* Begin Exercise inputs *

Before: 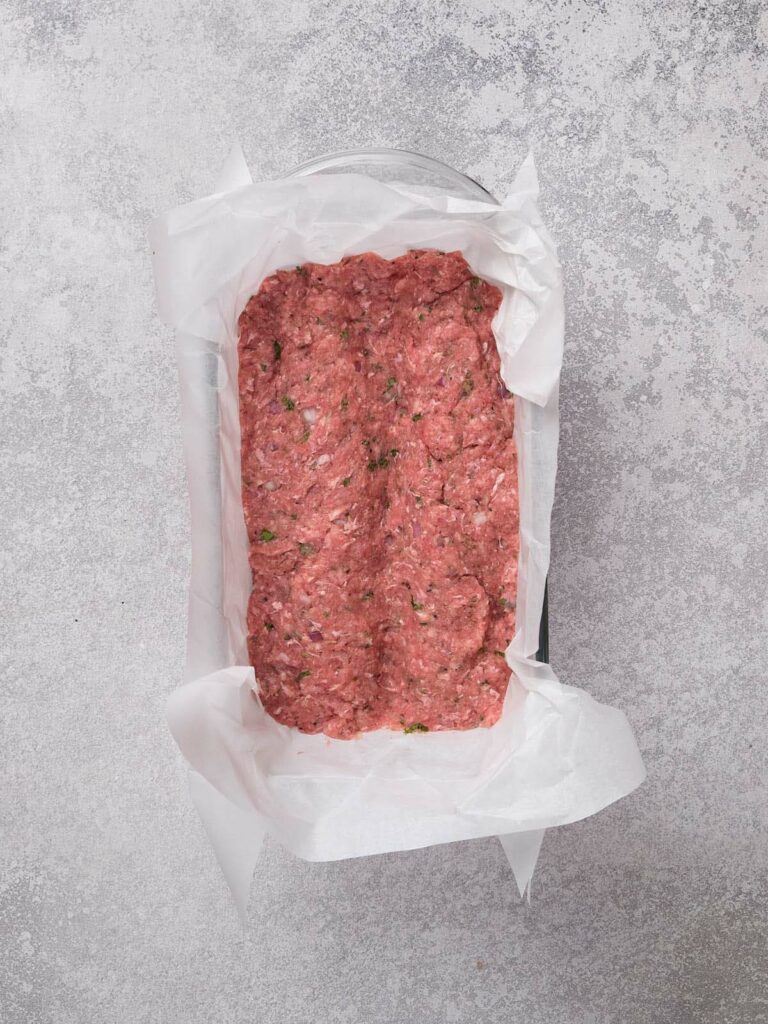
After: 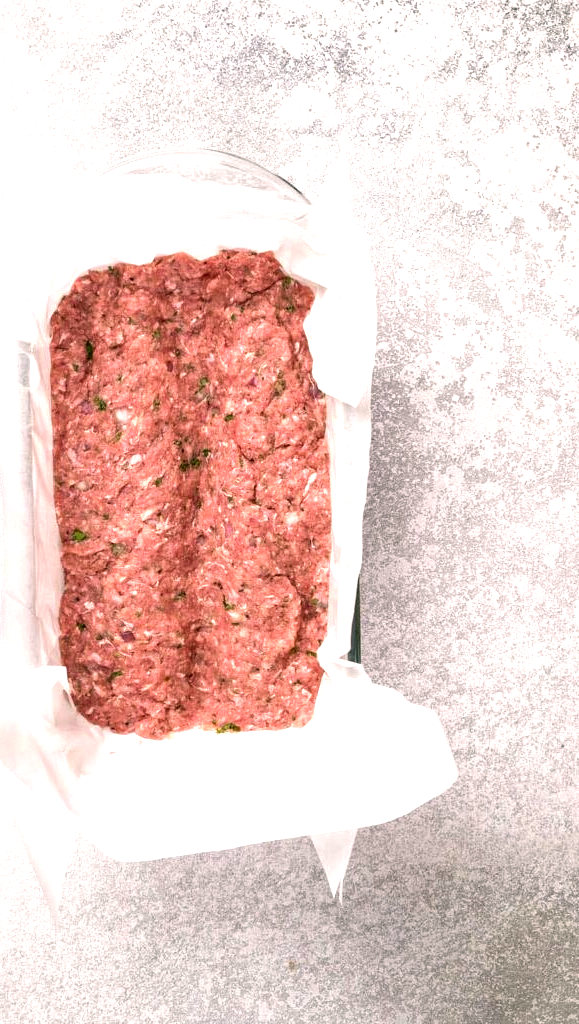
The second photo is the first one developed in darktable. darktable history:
exposure: black level correction 0.001, exposure 0.955 EV, compensate exposure bias true, compensate highlight preservation false
color correction: highlights a* 4.02, highlights b* 4.98, shadows a* -7.55, shadows b* 4.98
crop and rotate: left 24.6%
local contrast: detail 142%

* End Exercise inputs *

Copy the text of the entries above line for line, leaving out the pictures.

Before: 
After: 
The second photo is the first one developed in darktable. darktable history:
exposure: black level correction 0.001, exposure 0.955 EV, compensate exposure bias true, compensate highlight preservation false
color correction: highlights a* 4.02, highlights b* 4.98, shadows a* -7.55, shadows b* 4.98
crop and rotate: left 24.6%
local contrast: detail 142%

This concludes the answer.